La jeunesse Guinéenne reconnue ou une jeunesse encore sceptique ? Cette classe juvénile est-elle le moteur indubitable du mérite de la gouvernance de ce régime d’exception ? Dans tous les cas et objectivement, la jeunesse s’est trouvée en première ligne dans sa préoccupation, poussée par le désir du changement, le courage et le dynamisme; jamais dans l’histoire de la Guinée, une telle opportunité juvénile dans l’exercice d’un pouvoir civilo-militaire.

L’avènement de ce coup d’État suscite plus d’espoirs chez les jeunes, chose qui n’a jamais été depuis l’indépendance de ce pays. Cela se matérialise chaque jour par la junte au pouvoir à travers la composition de l’équipe gouvernementale, histoire de renouveler cette classe vieillissante de l’administration publique que d’autres appellent « révolution générationnelle »

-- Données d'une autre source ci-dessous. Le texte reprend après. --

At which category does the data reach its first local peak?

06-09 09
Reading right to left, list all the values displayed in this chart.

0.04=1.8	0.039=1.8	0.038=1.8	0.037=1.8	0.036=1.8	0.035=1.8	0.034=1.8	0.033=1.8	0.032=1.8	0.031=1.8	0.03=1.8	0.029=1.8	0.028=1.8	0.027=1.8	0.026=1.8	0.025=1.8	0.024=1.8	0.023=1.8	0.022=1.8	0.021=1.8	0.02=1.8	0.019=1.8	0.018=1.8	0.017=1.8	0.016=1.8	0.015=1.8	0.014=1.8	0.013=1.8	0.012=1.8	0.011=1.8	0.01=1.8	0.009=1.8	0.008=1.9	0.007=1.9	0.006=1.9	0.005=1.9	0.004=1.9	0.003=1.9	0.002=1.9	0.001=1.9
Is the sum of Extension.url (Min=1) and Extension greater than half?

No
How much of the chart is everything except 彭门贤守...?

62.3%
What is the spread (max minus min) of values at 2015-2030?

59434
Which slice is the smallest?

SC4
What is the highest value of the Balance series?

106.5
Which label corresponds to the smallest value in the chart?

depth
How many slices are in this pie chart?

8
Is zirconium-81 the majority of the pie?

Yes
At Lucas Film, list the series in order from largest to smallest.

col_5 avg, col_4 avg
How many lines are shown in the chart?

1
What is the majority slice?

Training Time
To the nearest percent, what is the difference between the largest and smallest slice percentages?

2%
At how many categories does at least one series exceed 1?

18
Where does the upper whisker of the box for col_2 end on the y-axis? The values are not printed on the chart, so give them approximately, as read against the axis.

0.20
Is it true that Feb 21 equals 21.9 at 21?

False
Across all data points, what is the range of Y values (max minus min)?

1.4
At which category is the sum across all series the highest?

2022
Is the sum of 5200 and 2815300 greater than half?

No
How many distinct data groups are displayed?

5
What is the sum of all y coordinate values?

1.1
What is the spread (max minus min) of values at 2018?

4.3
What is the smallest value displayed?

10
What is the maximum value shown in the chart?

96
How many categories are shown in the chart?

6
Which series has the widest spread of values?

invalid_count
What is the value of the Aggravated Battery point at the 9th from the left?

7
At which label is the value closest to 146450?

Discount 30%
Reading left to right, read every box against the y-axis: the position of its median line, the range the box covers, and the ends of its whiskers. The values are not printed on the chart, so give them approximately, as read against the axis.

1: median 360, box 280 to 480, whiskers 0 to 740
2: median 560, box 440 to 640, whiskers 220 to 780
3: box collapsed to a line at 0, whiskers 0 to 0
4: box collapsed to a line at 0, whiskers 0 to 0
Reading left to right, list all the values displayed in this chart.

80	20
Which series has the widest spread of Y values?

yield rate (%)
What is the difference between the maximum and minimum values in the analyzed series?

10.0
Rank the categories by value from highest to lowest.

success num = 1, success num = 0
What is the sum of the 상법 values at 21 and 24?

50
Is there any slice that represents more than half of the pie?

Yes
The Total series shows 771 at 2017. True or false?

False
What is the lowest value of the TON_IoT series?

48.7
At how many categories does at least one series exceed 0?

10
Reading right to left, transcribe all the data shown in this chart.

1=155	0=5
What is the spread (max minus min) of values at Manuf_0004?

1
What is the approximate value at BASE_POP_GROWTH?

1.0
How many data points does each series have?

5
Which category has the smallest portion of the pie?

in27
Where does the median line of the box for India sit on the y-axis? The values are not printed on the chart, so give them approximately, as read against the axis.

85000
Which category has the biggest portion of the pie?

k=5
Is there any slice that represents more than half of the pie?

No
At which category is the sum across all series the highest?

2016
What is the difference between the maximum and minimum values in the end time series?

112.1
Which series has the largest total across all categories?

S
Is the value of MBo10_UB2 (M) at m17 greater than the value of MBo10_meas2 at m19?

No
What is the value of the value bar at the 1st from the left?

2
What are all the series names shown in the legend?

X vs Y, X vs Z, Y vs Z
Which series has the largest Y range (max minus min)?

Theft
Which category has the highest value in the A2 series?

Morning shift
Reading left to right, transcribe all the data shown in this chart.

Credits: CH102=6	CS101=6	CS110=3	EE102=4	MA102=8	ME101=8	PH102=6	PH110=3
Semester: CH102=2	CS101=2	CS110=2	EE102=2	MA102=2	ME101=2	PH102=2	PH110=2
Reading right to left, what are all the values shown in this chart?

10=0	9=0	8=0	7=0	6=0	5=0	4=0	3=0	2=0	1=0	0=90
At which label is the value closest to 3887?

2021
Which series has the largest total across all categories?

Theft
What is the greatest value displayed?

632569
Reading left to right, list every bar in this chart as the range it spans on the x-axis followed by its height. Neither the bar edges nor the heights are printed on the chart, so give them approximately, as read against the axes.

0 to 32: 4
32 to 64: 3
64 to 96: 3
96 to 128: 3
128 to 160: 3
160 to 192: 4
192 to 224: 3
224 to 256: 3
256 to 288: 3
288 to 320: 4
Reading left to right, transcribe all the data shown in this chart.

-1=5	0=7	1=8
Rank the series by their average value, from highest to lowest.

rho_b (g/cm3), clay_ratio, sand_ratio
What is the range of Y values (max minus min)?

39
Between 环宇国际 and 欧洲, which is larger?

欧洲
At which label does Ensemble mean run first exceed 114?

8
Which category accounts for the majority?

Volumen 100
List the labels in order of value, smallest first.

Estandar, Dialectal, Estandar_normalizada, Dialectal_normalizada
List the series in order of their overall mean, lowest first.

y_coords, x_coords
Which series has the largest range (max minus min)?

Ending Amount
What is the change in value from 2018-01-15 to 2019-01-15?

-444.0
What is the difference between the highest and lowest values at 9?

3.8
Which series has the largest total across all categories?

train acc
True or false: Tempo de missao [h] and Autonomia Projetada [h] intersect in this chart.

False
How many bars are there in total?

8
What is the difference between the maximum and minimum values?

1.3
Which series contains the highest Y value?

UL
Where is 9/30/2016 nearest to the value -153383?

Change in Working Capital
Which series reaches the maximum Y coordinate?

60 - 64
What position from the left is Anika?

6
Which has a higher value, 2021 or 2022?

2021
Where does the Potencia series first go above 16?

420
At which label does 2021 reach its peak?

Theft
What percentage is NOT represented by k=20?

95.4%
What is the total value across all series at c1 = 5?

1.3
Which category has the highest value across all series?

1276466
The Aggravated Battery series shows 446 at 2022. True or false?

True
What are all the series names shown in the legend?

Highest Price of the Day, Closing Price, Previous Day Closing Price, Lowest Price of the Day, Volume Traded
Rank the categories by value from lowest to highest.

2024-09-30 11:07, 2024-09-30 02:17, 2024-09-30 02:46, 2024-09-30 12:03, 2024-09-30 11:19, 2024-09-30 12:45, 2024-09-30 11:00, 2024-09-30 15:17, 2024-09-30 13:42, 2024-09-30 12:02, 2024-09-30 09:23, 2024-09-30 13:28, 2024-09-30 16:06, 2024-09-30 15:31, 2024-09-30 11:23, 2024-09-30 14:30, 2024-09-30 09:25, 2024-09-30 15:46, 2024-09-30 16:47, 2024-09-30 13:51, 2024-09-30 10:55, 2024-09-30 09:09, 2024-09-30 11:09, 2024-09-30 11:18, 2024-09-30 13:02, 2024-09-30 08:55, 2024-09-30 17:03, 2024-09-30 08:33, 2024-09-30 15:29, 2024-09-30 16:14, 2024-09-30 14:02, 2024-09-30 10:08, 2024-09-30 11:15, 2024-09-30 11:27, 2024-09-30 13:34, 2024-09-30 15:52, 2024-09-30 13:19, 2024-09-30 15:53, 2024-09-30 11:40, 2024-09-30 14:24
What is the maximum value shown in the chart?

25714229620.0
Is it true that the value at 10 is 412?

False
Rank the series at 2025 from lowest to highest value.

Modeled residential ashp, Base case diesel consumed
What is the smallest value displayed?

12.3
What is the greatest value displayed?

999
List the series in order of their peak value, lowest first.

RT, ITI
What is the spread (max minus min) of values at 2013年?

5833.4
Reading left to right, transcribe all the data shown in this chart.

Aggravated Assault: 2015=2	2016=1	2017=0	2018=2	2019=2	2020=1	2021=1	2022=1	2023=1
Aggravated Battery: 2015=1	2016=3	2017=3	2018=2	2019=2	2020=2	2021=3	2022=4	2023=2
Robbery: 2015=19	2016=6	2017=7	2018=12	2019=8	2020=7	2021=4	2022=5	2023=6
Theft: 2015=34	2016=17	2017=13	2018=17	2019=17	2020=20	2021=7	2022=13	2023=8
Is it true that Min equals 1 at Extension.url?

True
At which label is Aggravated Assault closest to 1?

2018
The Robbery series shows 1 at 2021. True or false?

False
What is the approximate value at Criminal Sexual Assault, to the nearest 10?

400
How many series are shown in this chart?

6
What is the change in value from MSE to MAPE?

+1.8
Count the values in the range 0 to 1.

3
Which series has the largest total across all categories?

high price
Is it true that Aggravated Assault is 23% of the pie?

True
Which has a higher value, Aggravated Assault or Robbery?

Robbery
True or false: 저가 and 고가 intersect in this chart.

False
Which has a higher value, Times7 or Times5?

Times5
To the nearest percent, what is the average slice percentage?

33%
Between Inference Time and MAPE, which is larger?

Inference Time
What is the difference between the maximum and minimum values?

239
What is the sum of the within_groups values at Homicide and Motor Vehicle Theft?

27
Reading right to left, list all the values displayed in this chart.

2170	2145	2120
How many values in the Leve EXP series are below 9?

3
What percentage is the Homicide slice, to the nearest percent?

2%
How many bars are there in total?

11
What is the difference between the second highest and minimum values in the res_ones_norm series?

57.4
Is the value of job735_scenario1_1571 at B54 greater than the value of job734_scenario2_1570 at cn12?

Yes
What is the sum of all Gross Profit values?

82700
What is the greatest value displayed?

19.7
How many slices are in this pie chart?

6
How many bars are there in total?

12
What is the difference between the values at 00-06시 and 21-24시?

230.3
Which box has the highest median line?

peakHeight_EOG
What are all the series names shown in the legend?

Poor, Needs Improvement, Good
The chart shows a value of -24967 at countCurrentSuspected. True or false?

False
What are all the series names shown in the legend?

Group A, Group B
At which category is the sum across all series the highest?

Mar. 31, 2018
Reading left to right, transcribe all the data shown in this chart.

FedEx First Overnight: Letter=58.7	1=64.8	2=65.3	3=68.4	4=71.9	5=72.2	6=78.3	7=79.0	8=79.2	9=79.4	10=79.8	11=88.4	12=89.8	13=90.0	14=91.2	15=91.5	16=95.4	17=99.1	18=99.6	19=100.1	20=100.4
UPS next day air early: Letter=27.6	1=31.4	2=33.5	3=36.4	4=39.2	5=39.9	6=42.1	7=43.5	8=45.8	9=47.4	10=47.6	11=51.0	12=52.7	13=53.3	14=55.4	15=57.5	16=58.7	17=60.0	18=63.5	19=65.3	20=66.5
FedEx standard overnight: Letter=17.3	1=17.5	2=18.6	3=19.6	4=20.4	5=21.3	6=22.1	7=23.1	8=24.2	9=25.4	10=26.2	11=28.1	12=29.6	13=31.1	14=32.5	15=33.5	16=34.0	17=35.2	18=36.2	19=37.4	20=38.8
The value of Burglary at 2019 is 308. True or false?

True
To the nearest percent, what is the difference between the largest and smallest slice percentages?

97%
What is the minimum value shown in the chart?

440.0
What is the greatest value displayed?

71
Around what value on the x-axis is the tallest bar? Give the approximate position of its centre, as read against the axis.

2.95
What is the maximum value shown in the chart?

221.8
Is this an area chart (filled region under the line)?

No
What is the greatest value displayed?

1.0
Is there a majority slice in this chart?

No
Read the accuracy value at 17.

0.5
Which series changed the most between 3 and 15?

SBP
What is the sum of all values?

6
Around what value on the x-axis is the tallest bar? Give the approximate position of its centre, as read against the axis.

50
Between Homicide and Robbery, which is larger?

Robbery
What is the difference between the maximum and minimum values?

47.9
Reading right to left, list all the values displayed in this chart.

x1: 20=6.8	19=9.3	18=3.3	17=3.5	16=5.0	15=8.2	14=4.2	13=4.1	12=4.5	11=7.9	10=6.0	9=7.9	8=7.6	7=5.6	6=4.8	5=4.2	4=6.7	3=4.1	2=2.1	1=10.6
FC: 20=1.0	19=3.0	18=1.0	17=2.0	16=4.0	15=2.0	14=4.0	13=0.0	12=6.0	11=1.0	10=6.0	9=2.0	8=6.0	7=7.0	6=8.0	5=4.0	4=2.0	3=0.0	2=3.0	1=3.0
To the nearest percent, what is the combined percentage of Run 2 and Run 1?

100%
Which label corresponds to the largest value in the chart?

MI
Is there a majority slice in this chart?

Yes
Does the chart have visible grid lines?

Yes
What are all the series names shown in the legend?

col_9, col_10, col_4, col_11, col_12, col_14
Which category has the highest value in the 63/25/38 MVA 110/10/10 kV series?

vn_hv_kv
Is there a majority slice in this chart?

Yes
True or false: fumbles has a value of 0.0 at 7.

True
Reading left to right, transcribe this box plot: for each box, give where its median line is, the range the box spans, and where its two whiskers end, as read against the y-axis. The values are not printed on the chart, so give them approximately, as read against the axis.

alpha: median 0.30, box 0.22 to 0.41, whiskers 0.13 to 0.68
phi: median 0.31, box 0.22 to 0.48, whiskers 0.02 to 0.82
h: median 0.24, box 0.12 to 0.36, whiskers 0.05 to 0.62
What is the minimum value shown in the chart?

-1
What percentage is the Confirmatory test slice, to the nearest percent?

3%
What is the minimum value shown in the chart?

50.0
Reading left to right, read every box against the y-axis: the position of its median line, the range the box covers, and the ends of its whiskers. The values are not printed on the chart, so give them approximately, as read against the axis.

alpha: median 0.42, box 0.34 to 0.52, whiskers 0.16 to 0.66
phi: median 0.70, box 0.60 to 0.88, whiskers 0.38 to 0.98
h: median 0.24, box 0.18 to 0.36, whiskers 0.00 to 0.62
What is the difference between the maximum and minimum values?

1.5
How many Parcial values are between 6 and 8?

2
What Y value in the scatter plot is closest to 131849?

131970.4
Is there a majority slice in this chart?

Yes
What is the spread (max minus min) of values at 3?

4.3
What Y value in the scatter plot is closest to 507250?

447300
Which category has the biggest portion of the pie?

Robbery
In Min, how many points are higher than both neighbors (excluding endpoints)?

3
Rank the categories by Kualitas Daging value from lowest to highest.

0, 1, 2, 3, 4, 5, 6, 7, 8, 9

Ce qui explique enfin l’apport de la jeunesse comme condition indispensable de tout progrès politique et social.

Une jeunesse qui était manipulée, obnubilée, exploitée et laissée pour compte à la solde de certains politiques véreux sans vergogne, voit aujourd’hui espoir se dessiner comme une baguette magique.

Le rajeunissement OUI, était le principal CREDO du régime déchu d’Alpha Conde, malheureusement, ce slogan s’est très tôt transformé en des interrogations illusoires, utopiques et idiosyncrasiques. Cette fois-ci, le changement générationnel tant attendu et espéré semble voir le bout du tunnel avec cette junte.

Par contre, des interrogations optimistes et pessimistes, objectives et subjectives, positives et négatives sur le savoir faire, la compétence et la sincérité de ces jeunes se trouvent au centre des débats. D’où l’inquiétude d’une frange de la population sur une jeunesse longtemps stigmatisée et sur l’avenir d’une nation bouleversée par tant de crises de par le passé.

Comme disait l’autre, le temps est le meilleur juge, c’est pourquoi la vigilance et la justice doivent être le soubassement ésotérique de cette période d’exception pour les nouveaux maîtres.

La transition ne doit en aucun cas, être un obstacle ou un alibi pour l’après-transition, c’est pourquoi les dépenses à tous les niveaux doivent être considérablement réduites. La question du patriotisme doit être au centre de tout, elle doit être mise en avant au CNT, par le Président, les Ministres, les Secrétaires généraux etc… Avec le civisme et le nationalisme fort, notre pays reviendra à l’ordre constitutionnel avec une économie stable, une nation unifiée et des institutions fortes.

Il est à rappeler que les Rats de nuit ne racontent jamais les aventures qui lui arrivent dans l’obscurité. Si par endroit, le civil a violé la constitution et a foulé aux pieds les lois de la République, le militaire lui, au-delà de ses prérogatives, les discours et actions inspirent beaucoup plus la confiance et le respect dans le retour à l’ordre constitutionnel.